(Stored records)
*** Begin section ***
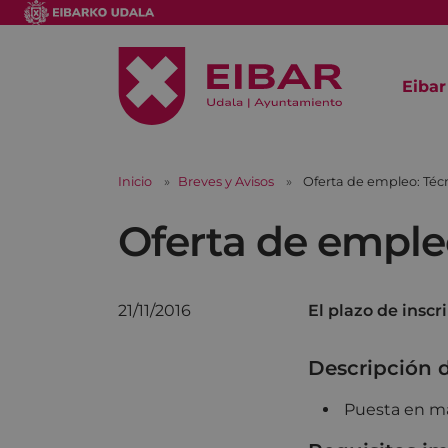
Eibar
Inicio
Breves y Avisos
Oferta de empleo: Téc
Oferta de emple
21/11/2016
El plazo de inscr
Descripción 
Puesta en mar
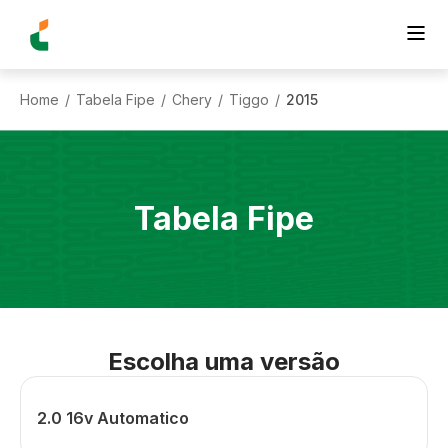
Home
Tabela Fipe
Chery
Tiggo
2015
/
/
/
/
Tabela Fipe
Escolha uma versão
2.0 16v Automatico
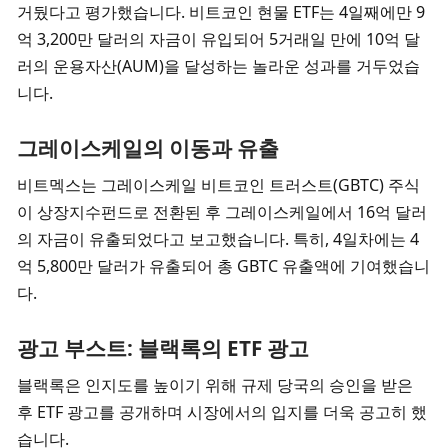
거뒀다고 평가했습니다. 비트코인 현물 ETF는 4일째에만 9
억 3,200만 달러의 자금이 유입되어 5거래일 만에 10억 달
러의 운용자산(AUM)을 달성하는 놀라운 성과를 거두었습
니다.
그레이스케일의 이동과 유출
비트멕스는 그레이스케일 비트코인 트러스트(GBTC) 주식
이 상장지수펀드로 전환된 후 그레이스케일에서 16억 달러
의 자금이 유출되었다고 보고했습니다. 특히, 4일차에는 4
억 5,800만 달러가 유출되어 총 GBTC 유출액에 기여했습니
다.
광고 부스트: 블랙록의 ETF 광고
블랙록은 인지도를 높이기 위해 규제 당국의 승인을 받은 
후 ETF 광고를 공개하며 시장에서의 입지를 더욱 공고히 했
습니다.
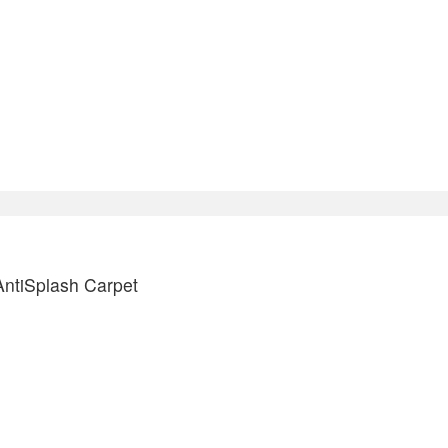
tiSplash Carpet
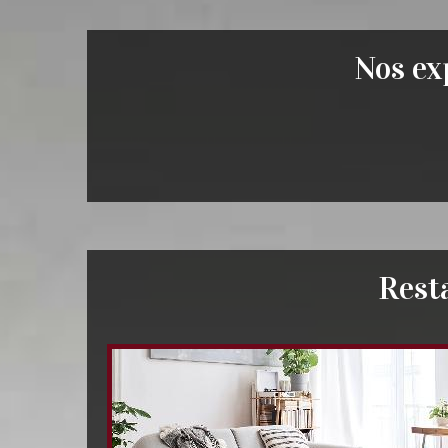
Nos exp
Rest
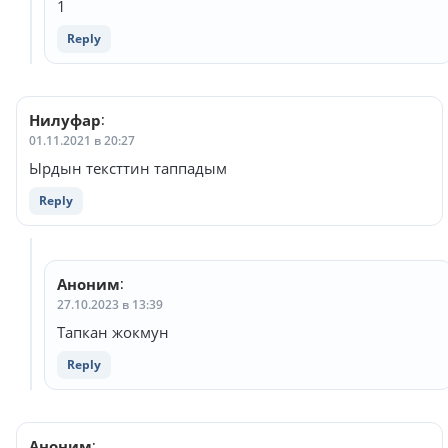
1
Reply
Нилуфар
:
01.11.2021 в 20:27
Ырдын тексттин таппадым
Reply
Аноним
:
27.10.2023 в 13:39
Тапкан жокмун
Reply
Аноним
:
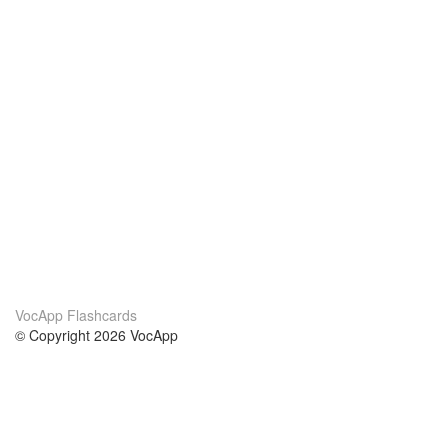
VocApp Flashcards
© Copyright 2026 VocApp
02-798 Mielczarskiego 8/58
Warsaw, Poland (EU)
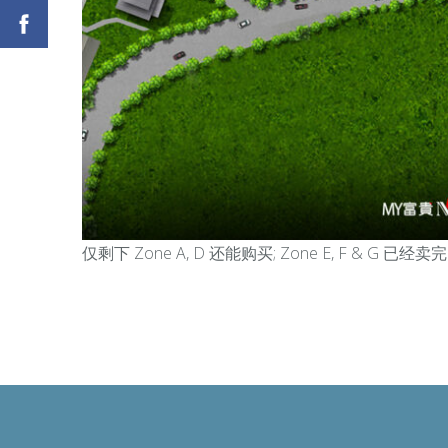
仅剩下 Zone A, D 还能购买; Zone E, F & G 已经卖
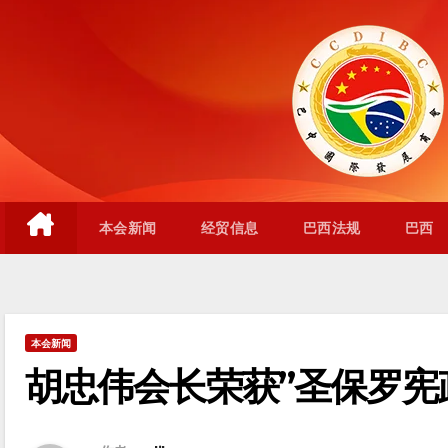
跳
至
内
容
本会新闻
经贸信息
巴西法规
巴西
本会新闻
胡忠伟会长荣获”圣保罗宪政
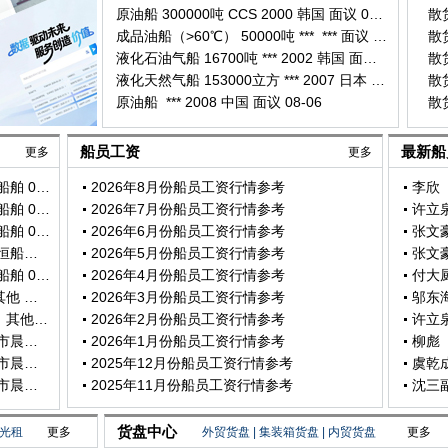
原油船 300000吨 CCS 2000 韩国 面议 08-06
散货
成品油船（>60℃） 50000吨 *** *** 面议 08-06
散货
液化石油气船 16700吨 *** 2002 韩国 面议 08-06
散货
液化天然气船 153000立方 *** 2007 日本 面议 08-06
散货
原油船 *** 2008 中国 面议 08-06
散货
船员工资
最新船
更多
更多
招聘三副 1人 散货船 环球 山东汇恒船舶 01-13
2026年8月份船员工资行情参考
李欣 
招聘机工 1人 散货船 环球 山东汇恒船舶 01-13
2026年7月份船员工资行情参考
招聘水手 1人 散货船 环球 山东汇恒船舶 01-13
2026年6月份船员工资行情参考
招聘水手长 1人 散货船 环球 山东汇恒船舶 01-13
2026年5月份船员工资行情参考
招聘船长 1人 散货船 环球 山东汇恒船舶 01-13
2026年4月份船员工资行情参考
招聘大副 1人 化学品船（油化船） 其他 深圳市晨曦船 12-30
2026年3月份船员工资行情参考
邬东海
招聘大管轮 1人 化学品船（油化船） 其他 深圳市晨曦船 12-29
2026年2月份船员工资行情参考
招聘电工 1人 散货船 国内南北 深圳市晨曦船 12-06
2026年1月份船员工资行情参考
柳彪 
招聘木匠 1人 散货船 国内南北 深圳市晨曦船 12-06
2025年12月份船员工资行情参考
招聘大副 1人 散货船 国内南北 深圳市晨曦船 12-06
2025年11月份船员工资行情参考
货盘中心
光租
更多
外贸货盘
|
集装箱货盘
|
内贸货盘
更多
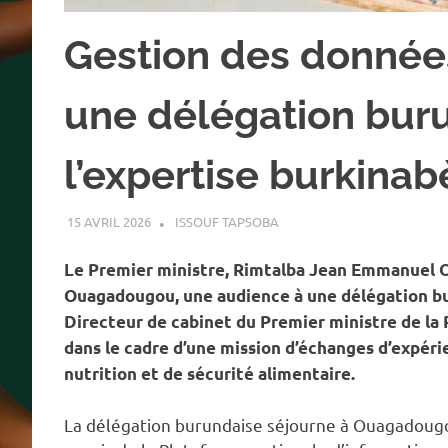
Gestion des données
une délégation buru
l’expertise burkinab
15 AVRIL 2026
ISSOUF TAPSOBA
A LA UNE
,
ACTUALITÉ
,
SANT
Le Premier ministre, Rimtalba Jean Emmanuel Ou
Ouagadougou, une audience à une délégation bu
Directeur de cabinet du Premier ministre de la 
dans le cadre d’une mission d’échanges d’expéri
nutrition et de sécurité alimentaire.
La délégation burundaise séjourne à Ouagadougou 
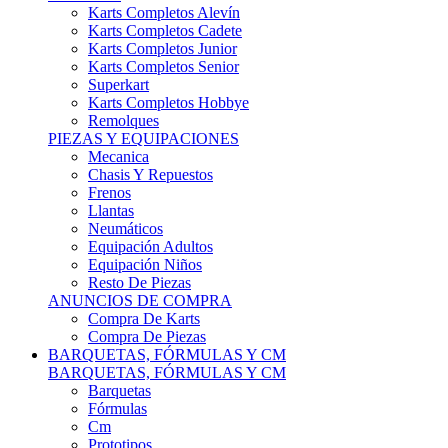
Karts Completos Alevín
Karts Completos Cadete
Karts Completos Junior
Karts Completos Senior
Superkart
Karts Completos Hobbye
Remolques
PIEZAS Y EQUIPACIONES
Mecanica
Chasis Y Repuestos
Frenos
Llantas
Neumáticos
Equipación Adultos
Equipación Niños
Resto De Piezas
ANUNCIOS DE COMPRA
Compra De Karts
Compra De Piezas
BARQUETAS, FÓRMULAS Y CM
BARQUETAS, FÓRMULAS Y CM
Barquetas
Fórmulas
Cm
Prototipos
*** End section ***
*** Begin section ***
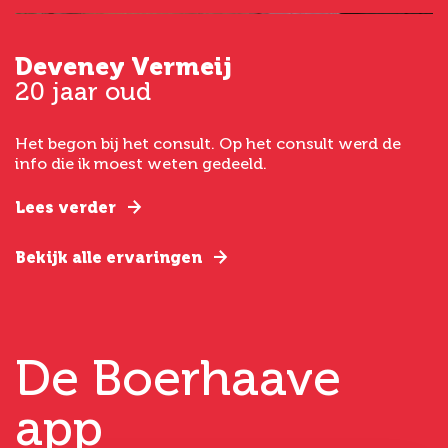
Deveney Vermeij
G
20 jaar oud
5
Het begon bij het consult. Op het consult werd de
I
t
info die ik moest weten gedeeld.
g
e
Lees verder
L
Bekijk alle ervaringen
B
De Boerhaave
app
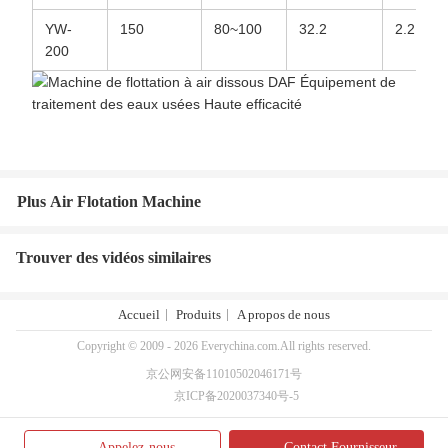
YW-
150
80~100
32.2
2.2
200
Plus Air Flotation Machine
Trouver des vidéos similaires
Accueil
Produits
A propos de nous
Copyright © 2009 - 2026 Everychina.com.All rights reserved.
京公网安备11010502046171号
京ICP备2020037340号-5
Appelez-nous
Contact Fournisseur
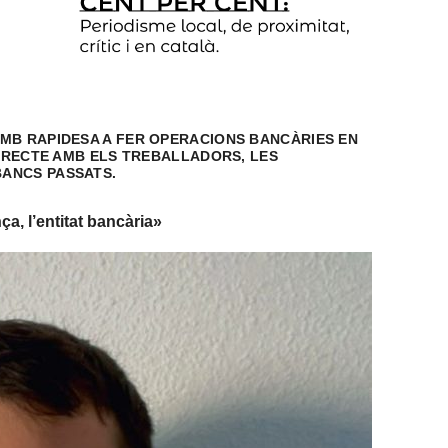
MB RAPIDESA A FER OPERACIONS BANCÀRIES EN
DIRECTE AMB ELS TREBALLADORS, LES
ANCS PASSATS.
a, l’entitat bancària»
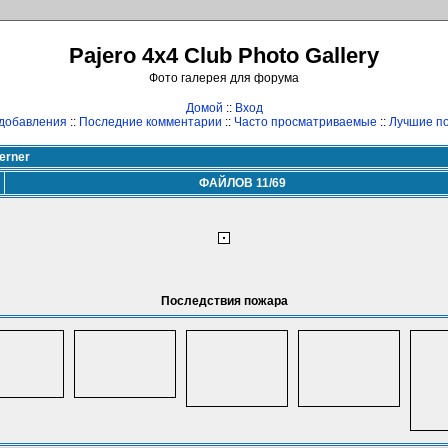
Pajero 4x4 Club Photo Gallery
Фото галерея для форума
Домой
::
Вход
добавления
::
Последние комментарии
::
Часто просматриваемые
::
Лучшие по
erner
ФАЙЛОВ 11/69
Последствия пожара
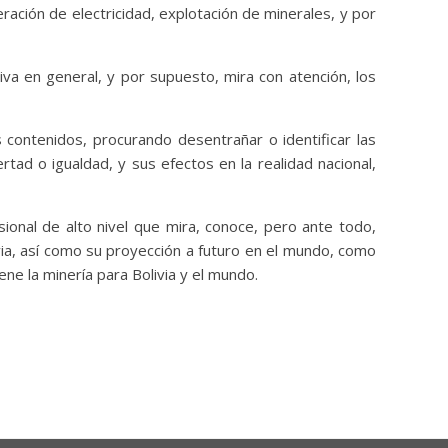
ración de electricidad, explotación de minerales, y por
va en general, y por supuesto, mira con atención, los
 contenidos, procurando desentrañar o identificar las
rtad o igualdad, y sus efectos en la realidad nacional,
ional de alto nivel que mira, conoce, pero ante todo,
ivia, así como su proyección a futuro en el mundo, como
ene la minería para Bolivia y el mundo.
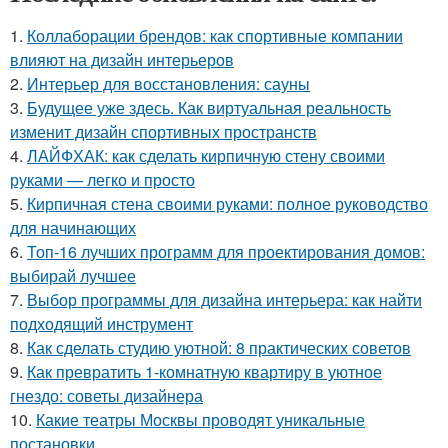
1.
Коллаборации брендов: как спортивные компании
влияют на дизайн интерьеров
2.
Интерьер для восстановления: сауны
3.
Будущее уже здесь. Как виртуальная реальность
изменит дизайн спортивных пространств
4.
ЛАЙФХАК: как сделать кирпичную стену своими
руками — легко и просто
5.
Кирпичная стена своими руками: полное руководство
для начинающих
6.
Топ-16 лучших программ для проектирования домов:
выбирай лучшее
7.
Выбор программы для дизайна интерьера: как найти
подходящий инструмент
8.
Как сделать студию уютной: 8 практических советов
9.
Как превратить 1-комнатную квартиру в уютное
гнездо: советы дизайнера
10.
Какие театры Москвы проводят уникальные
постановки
*** End section ***
● EXERCISE AIM:
Please find all lines of the entries that hold the string "GBTC" and copy them.

● WORKED SOLUTION:
비트멕스는 그레이스케일 비트코인 트러스트(GBTC) 주식
억 5,800만 달러가 유출되어 총 GBTC 유출액에 기여했습니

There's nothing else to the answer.